If some of you want to go into depth of the Yugoslavian weaponry, you should find a book "Yugoslavian and Serbian Mauser rifles" written by retired JNA Col. Branko Bogdanovic.
Branko is active on several mil surp forums, and participates in discussions. After he retired from the military, he searched archives in Belgrade, and Zastava factory in Kragujevac, and wrote a very accurate book about these rifles.
I never had a chance to read his book, and my knowledge on this subject comes from what I was told in school (in Yugoslavia), and my personal experience with most of the Yugo weaponry in the field. The parts of Branko's book I've seen posted on the Internet, and his information is VERY accurate.
As far as TEAK stocks...........I don't know if any of you remember so called "Mitchell Mausers"? Mitchel is known for "embellishing" with fancy words (tales, half truths, and outright lies) everything they sell. They imported THOUSANDS of nice condition M48s, refurbished them, reblued, etc. and called them "Mitchell Mausers" with teak stocks!!! The teak tale then transferred to later imported weapons like M76, M70 and variants, and thousands of people believe yugo rifles have teak stocks!
They don't. The wood is Yugoslavian Birch, and/or Elm. Both type of woods were used, and covered with BLO and cosmolene, they are indistinguishable from each other.
American company by the name "Ironwood" produces replacement stocks for Yugo weaponry, and they made them out of Teak believing the tale started by Mitchell. Then they analized the wood closely (these people KNOW wood, that's their trade!), and couldn't tell the origin from the composition.

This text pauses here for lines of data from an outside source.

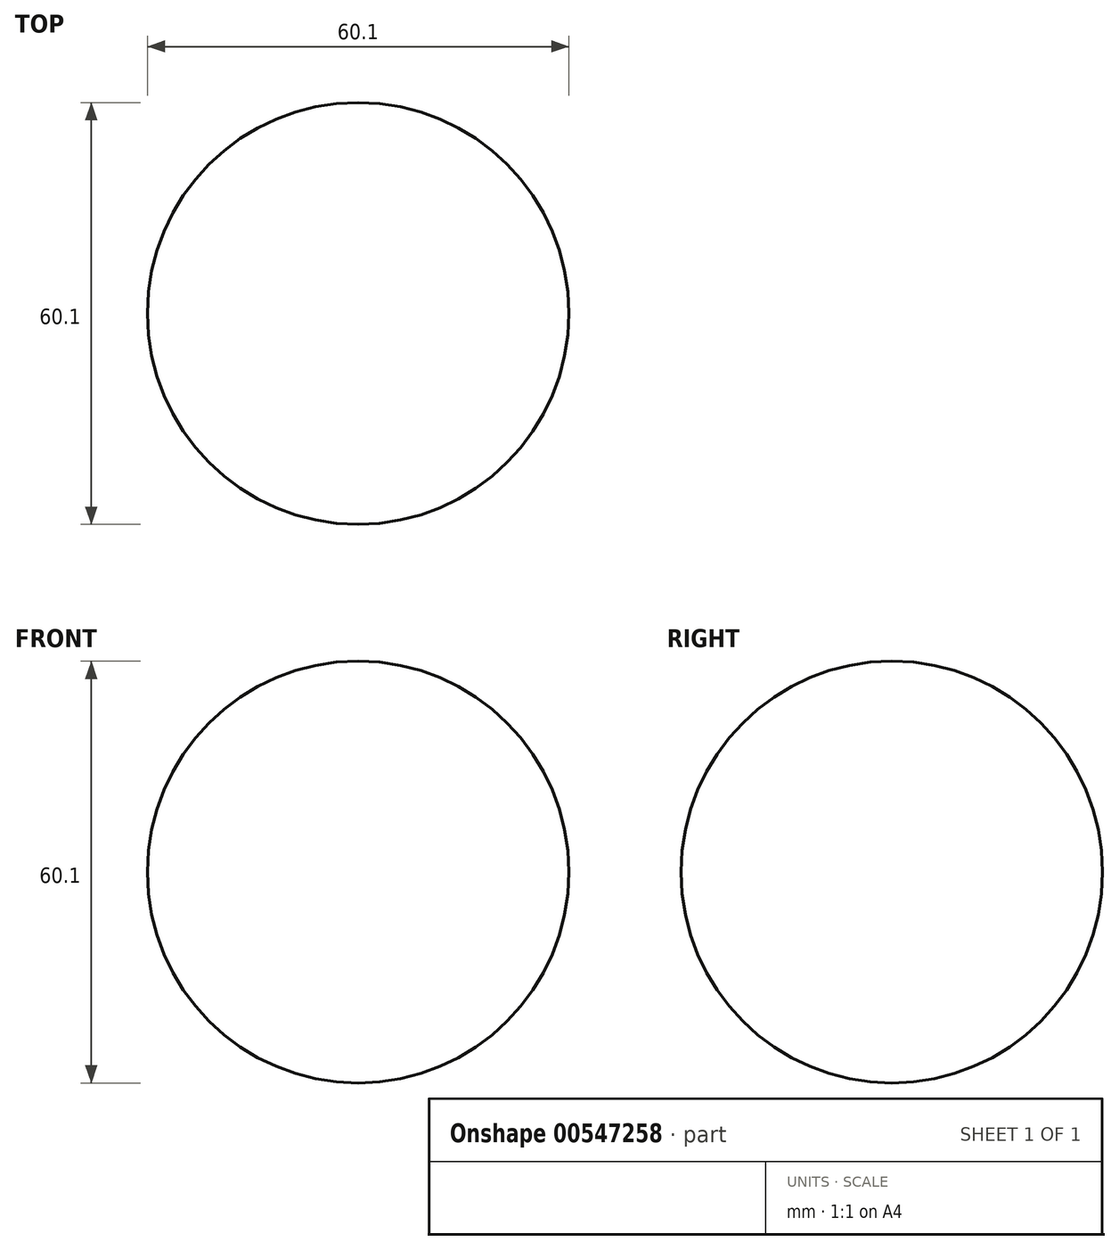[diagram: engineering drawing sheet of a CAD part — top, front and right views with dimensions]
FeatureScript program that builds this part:
annotation { "Feature Type Name" : "Feature", "Feature Type Description" : "" }
export const myFeature = defineFeature(function(context is Context, id is Id, definition is map)
    precondition{}
    {
        {
            var Q0;
            Q0=qCreatedBy(makeId("Front.planeOp"),FACE);
            var sketch = newSketch(context, id + "F0", { "sketchPlane" : qUnion([Q0])});
            skArc(sketch, "E0", {"start": v(0, -30.05) * mm, "mid": v(30.05, 0) * mm, "end": v(0, 30.05) * mm});
            skLineSegment(sketch, "E1", {"start": v(0, 30.05) * mm, "end": v(0, -30.05) * mm});
            skSolve(sketch);
        }
        {
            var Q0;
            Q0=qCreatedBy(makeId("Front.planeOp"),FACE);
            var sketch = newSketch(context, id + "F1", { "sketchPlane" : qUnion([Q0])});
            skLineSegment(sketch, "E2", {"start": v(0, 28.9) * mm, "end": v(0, -30.31) * mm});
            skSolve(sketch);
        }
        {
            var Q0;
            Q0 = qSketchRegion(id + "F0", true);
            var Q1;
            Q1=sQuery(id+"F1.wireOp",EDGE,"E2");
            revolve(context, id + "F2", {"entities" : qUnion([Q0]), "axis" : qUnion([Q1]), "revolveType" : RevolveType.FULL});
        }
    });
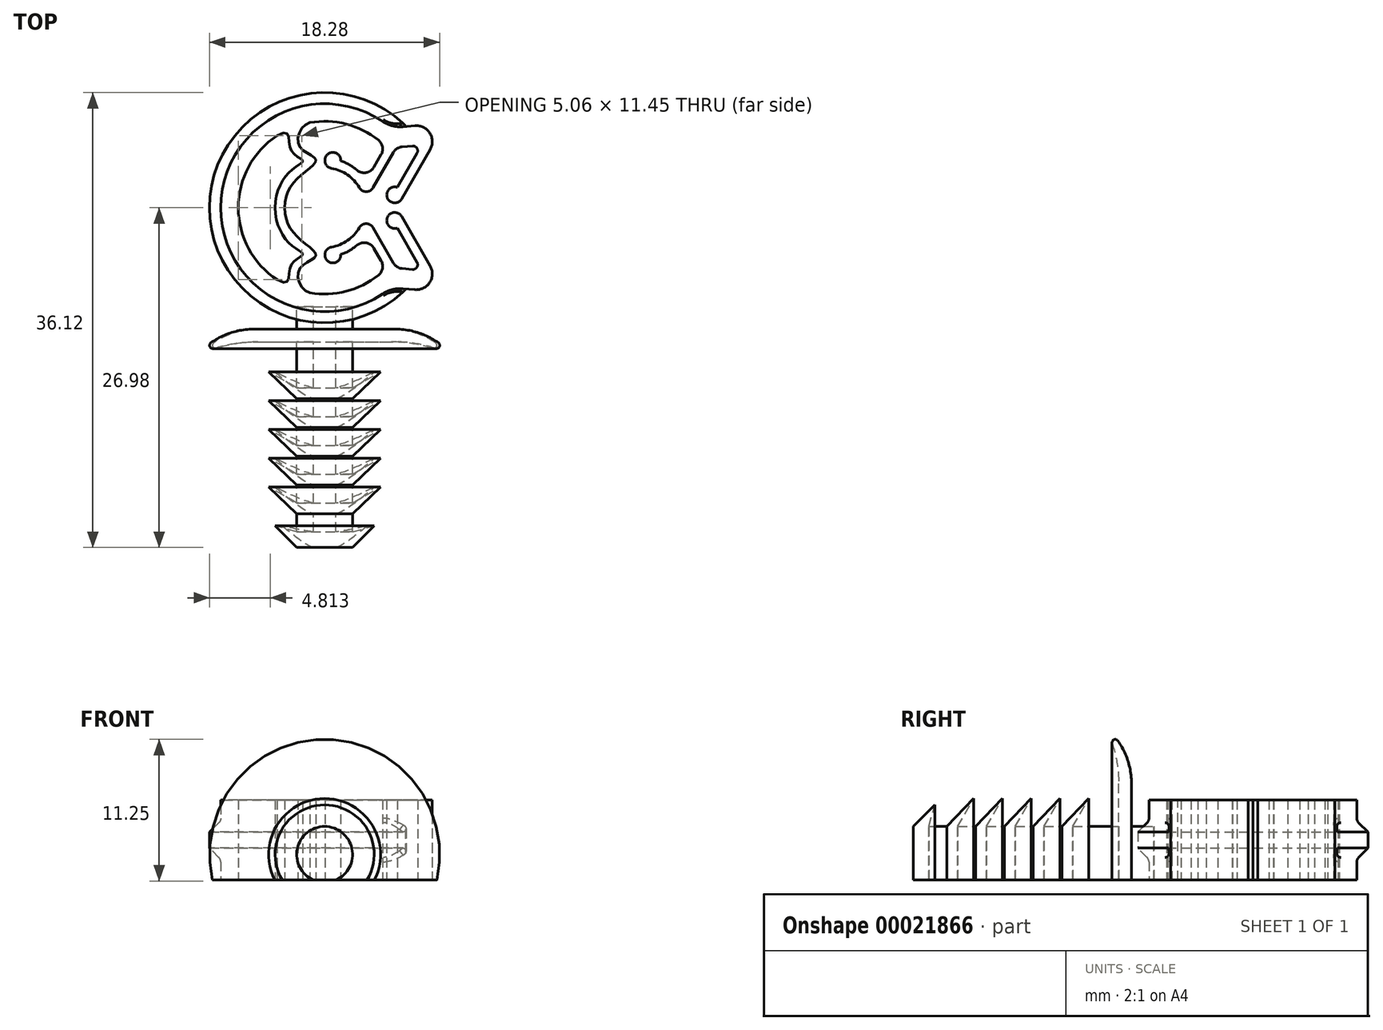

To be honest,.....if you put one stock made from teak by Ironwood, next to Zastava original, you can't tell the difference! If it makes people feel good to believe their stocks are teak,....let it be. Teak is VERY expensive wood, and M48s (and everything else made in Zastava) were mas produced in the Communist country "on the budget". Quality? Yes. Exotic/expensive (which Teak is!)? Definitely no.